## The problem
Your answer should be a single number: the count of lines in the records below containing the word "Example".
· · · · ·
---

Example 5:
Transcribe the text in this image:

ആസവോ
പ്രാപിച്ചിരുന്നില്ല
· · · · ·
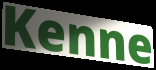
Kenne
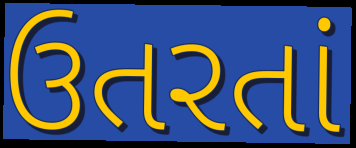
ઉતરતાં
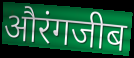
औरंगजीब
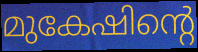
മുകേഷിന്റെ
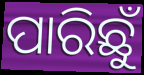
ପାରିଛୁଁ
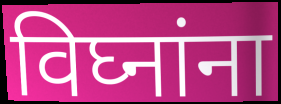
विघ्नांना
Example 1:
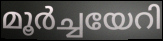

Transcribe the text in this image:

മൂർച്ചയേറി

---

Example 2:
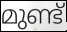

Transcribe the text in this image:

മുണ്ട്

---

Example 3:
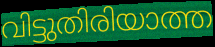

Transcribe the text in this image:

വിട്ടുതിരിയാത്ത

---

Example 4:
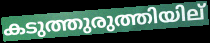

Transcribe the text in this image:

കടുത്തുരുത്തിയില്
· · · · ·
## Expected answer
5